9punkt - Die Debattenrundschau vom 04.03.2023 finden Sie hier

Kunst

Victor Brauner, Sur le motif, 1937. Centre Pompidou, das eine große Brauner-Kollektion hat


In der FAZ stellt Stefan Trinks den rumänischen Surrealisten Victor Brauner vor, dem das Kunstmuseum in Timișoara, rumänische Kulturhauptstadt Europas 2023, eine große Ausstellung widmet: "Möglicherweise übertrugen sich die Chamäleon-Eigenschaften der vielsprachigen rumänischen Herkunft auf seine stilistische Pluralität; vor allem aber kamen sie ihm wohl beim Überleben zugute. Bis heute gleicht es einem Wunder, dass er als Jude die Jahre in Frankreich unter deutscher Besatzung überstand. Chamäleonaugen, die Gefahren frühzeitig sehen, allerdings auch stets gefährdet sind, werden eine Obsession Brauners. Das belegt etwa sein Bild 'Nach der Natur' aus dem Jahr 1937 - der Maler steht vor der Staffelei mit fest an den Körper gelegten Armen. Was den Baum und die rosa Wolke auf der Leinwand malt, sind seine fingerartig extrem in die Länge gezogenen Augäpfel, das Ganze vor dem rabenschwarzen Hintergrund niederländischer Altmeister-Interieurs. Selten ist das Abtasten zu malender Gegenstände anschaulicher umgesetzt worden als auf diesem Gemälde."

Horst Antes, Helmkopf 1, 1968/69. Galerie Knoell


Sehr befremdlich fanden Besucher in den Sechzigern auch die Bilder des heute ein wenig vergessenen Malers Horst Antes, dessen Werk die Baseler Galerie Knoell gerade zeigt, erzählt Hans-Joachim Müller in der Welt. "Antes war mal ein 'Star', als die Erfolgsbezeichnung noch gar nicht im Umlauf war. Mit seinen 'Kopffüßlern' - körperlosen Großschädeln, die wie Helme auf verborgenen Monstern zu sitzen scheinen - hatte er sich ein ungemein einprägsames Identitätsmerkmal geschaffen. Befremdet, ziemlich ratlos stand das zeitgenössische Publikum vor den humanoiden Geschöpfen, Anfang der 1960er Jahre war das. Und weil es noch keine Computerspiele gab und kaum Außerirdische im Kino, kam einem die Art wie eine unverständliche Botschaft aus dem Kunstjenseits vor."

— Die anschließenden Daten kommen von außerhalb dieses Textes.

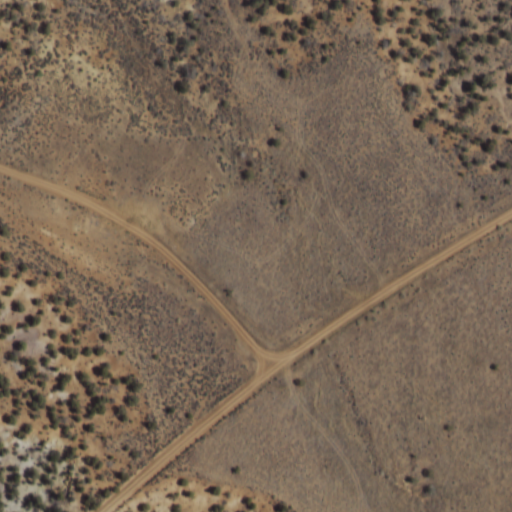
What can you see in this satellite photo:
road: (266, 354)
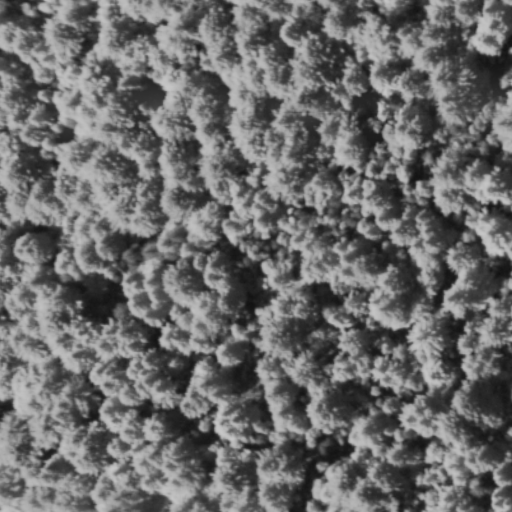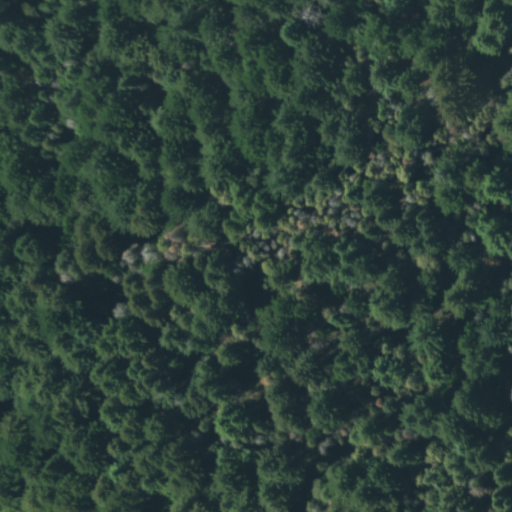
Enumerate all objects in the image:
road: (17, 496)
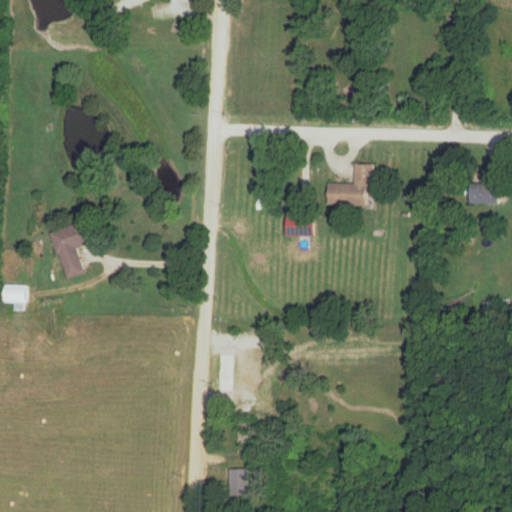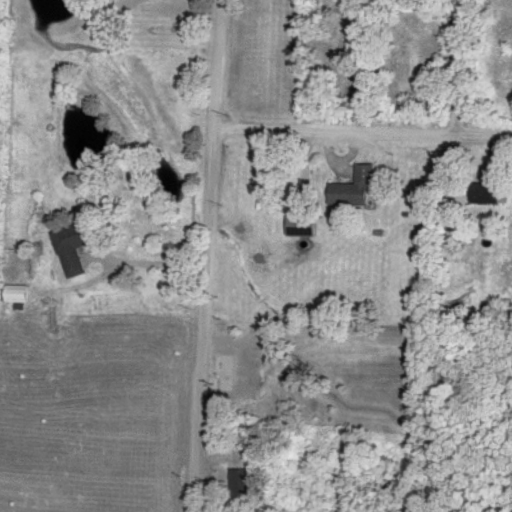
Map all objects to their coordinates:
building: (129, 4)
building: (181, 9)
road: (454, 70)
road: (363, 133)
building: (355, 189)
building: (489, 194)
building: (73, 249)
road: (209, 256)
road: (145, 262)
building: (18, 295)
building: (244, 376)
building: (272, 406)
building: (239, 483)
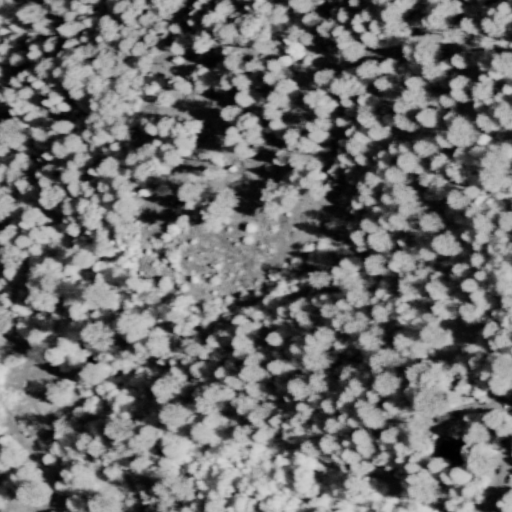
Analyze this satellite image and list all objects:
building: (460, 449)
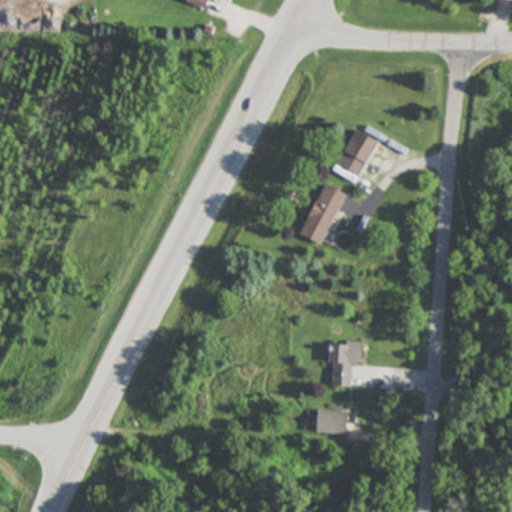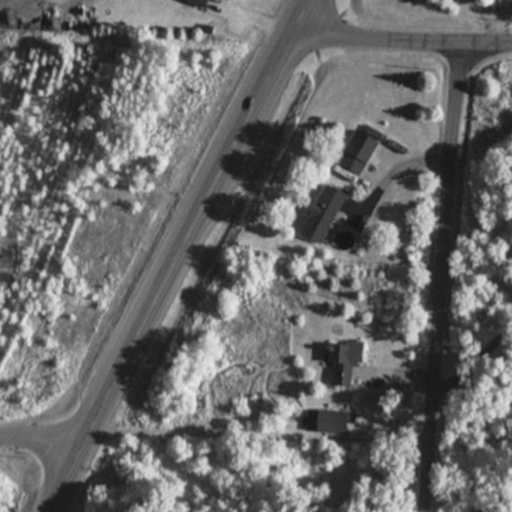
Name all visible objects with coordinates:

Links Georg Baselitz, Fingermalerei - Schwarze Elke, 1973, © Georg Baselitz 2023, Foto: Jochen Littkemann, Berlin. Rechts Peter Paul Rubens, Helena Fourment ("Das Pelzchen"), 1636/38, KHM Wien

Standard-Kritikerin Katharina Rustler schwebt förmlich durch die Ausstellung "Baselitz. Nackte Meister" im KHM Wien, die "Werke von Tizian, Cranach oder Rubens mit Baselitz in fleischlichen Dialog treten lässt. Quasi ein malerisches FKK-Paradies - immerhin sind alle gezeigten Körper nackt." Aber hier geht es nicht um historischen Kontext, sondern um Oberfläche, Ästhetik, Spiel, so die Kritikerin, die viel Spaß in der Ausstellung hat. "So stellt Baselitz zu Beginn seine überdimensionalen Fingermalereien männlicher und weiblicher Akte - es sind er selbst und seine Frau Elke - mit Cranachs zartem Sündenfall: Adam und Eva sowie der brutal-lüsternen biblischen Szene von Loth und seinen Töchtern bei Albrecht Altdorfer zusammen. Präsentiert einen Engelssturz auf Augenhöhe mit seinen heiteren, reduzierten Strandfiguren aus den 80ern. Und stellt Elke mit dunkler Hautfarbe und 'Das Pelzchen' von Rubens in ein Kabinett zusammen. Der Kontext? Bitte nicht vergeblich suchen!"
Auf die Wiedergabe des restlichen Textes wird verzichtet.